Né en 1954, Allain Leprest, peintre en bâtiment de formation découvre à 18 ans qu’avec une guitare, « on peut écrire et chanter des chansons soi-même, comme papa fait des meubles ». S’en suivront neuf albums studios et deux live, où le Rouennais de naissance n’y va pas avec le dos de la cuillère, au moment de mettre le quotidien en poésie.

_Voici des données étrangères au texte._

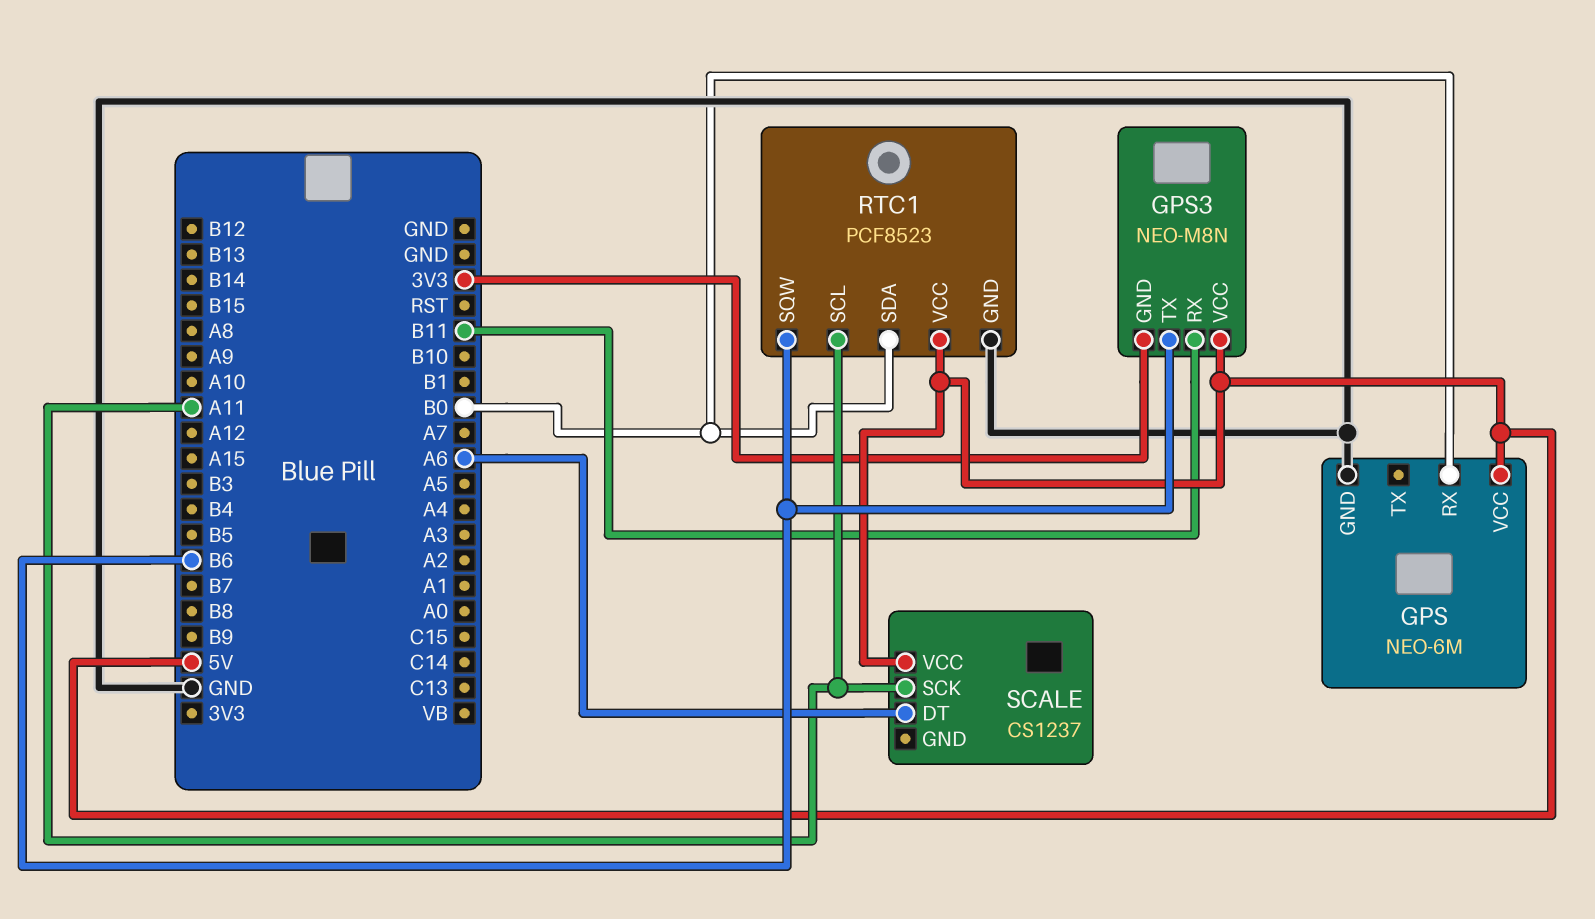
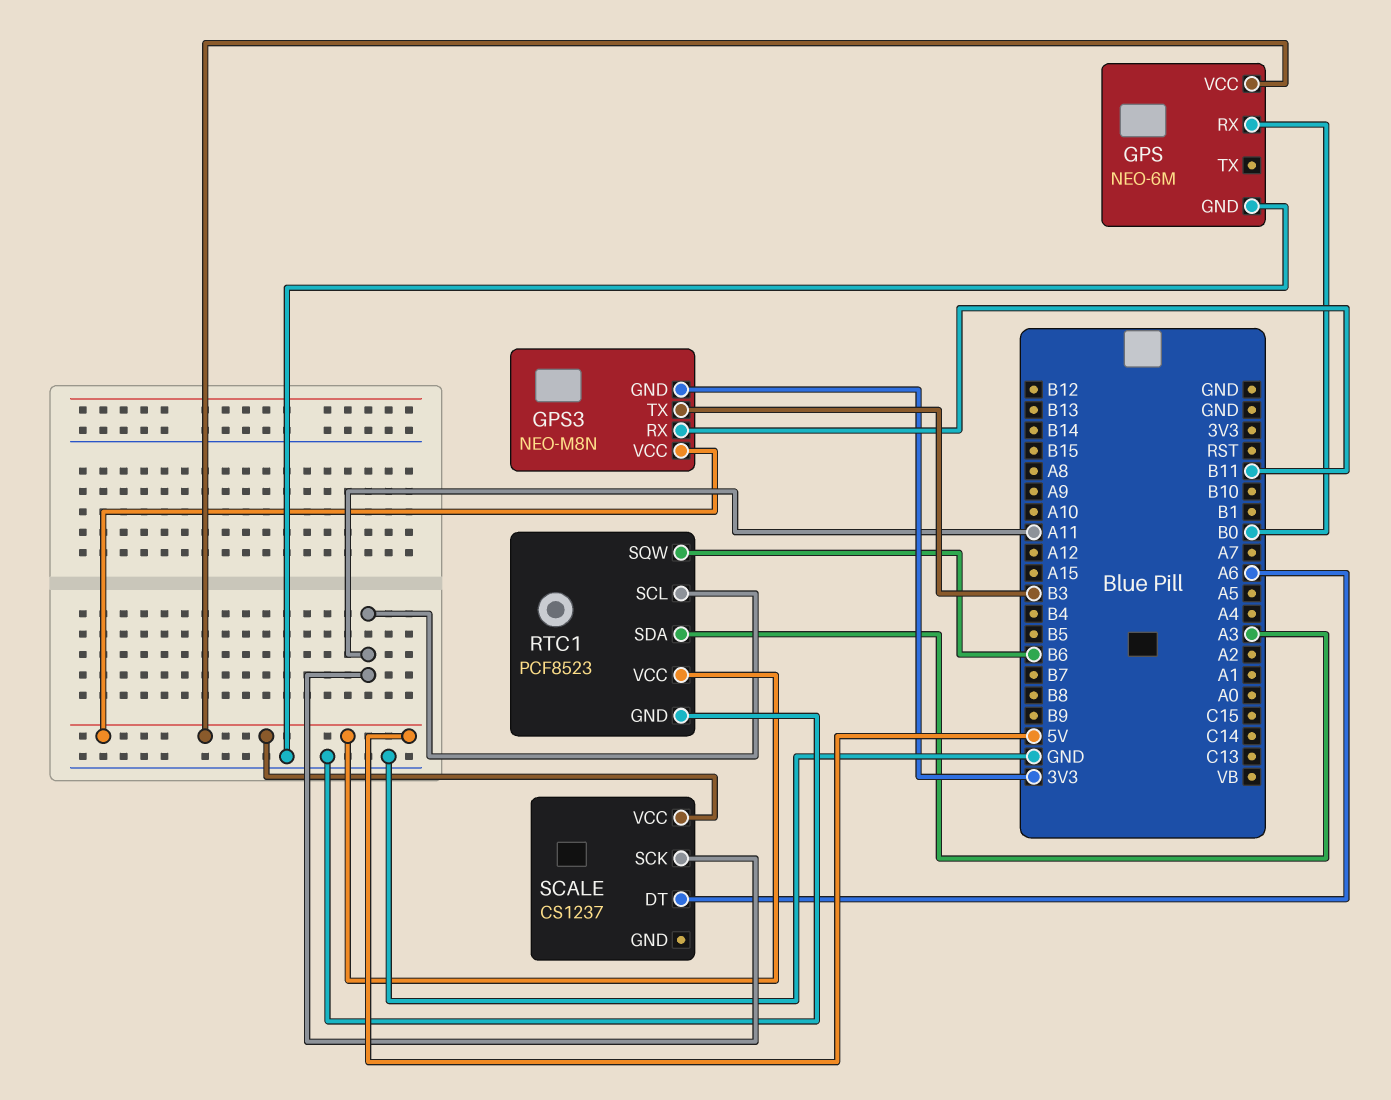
GPS3 pin TX: B6 -> B3
RTC1 pin SDA: B0 -> A3

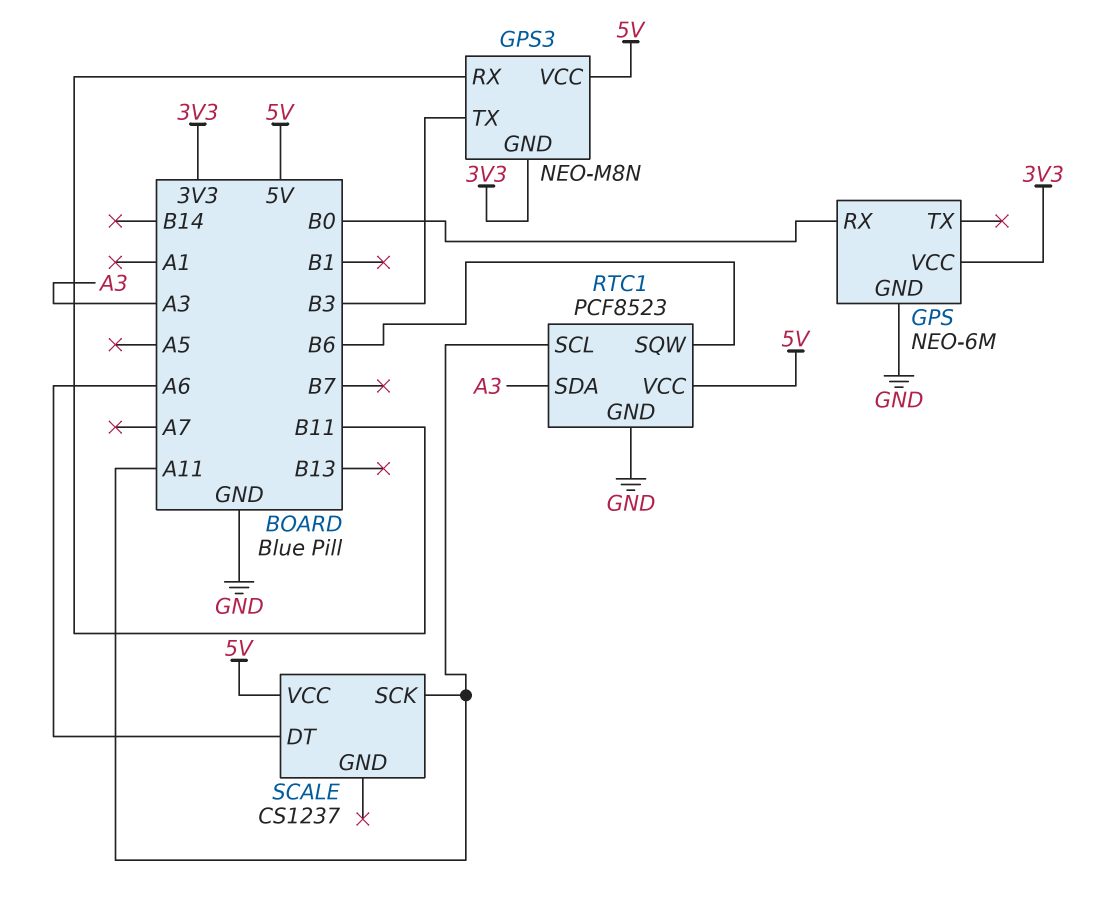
GPS pin VCC: 5V -> 3V3

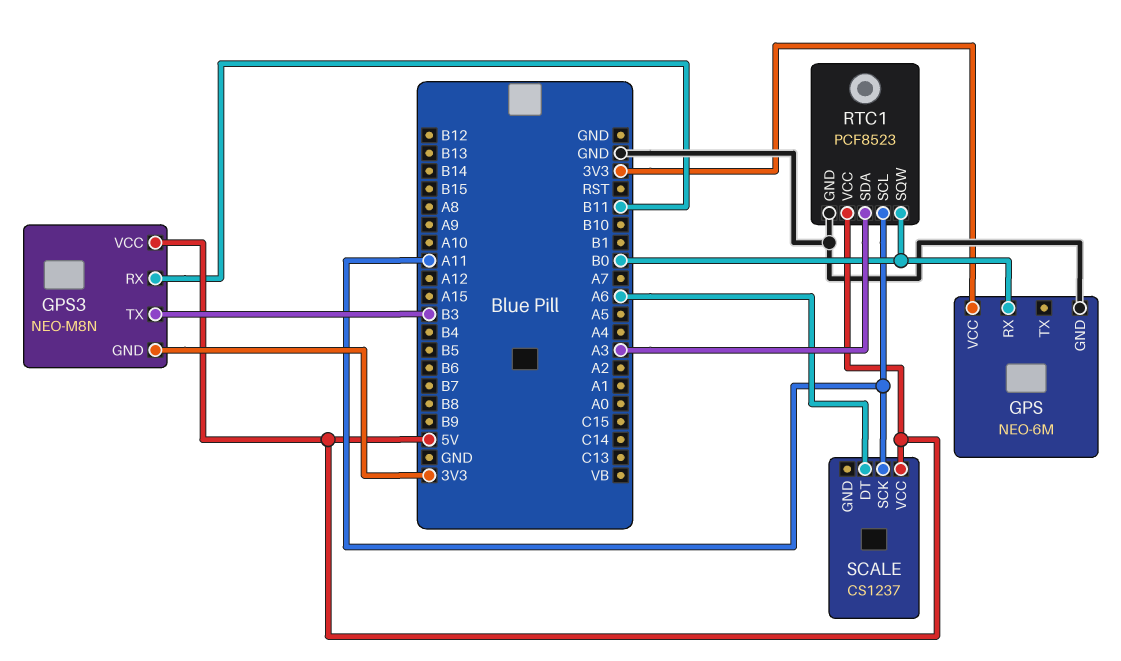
RTC1 pin SQW: B6 -> B0

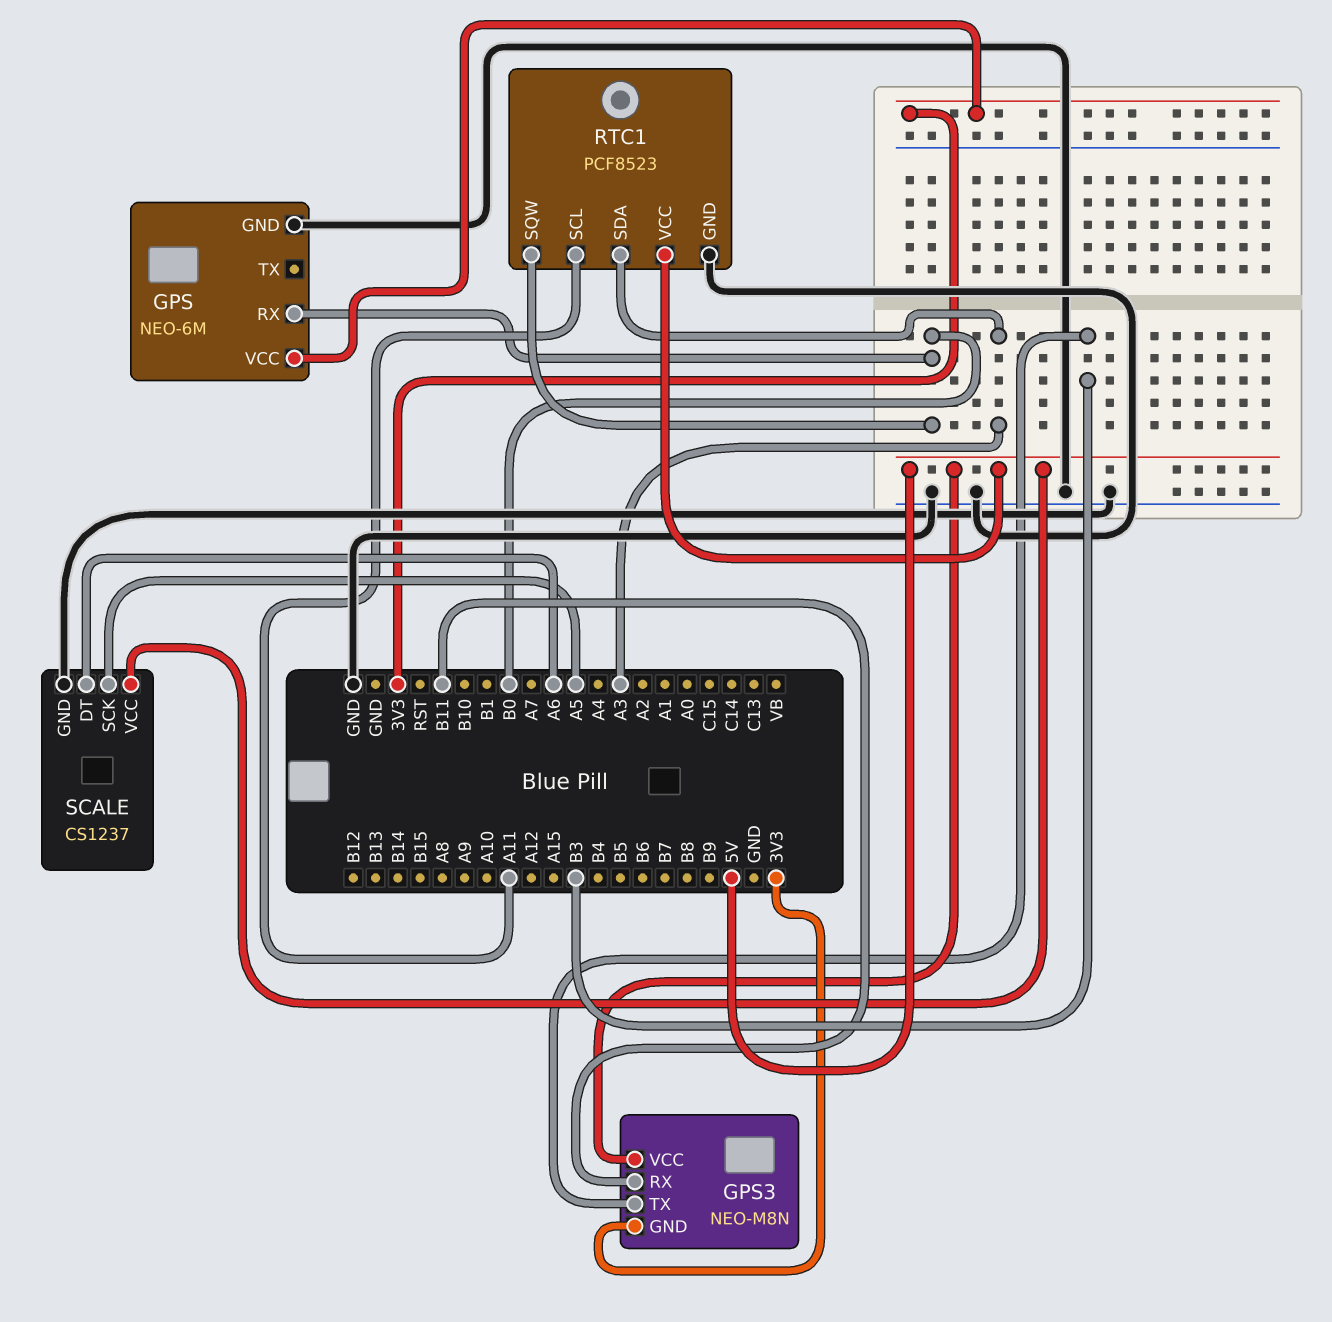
SCALE pin GND: none -> GND
SCALE pin SCK: A11 -> A5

Le temps de finir la bouteille

Un seul exemple ? Ces quelques vers, tirés de Le Temps de finir la bouteille : « Le temps de finir la boutanche/Et vendredi sera dimanche/J’aurai planté des îles neuves/Sur les vagues de la mère veuve/J´aurai dilué la lumière/Dans la perfusion de grand-mère/J´aurai agrandi la maison/Pour y loger tes illusions » Claude Nougaro dira de lui : « C’est bien simple, je considère Allain Leprest comme un des plus foudroyants auteurs de chansons que j’ai entendus au ciel de la chanson française. » Visiblement pas suffisant pour s’attirer les faveurs du grand public. Qu’importe. Allain Leprest a poursuivi sa route, entre albums solos, écriture pour les autres (Jean Ferrat, Juliette Gréco) et collaborations (Richard Galliano, Jean-Louis Trintignant). Allain Leprest, atteint d’un cancer, se suicide le 15 août 2011. Il avait 57 ans. R. V.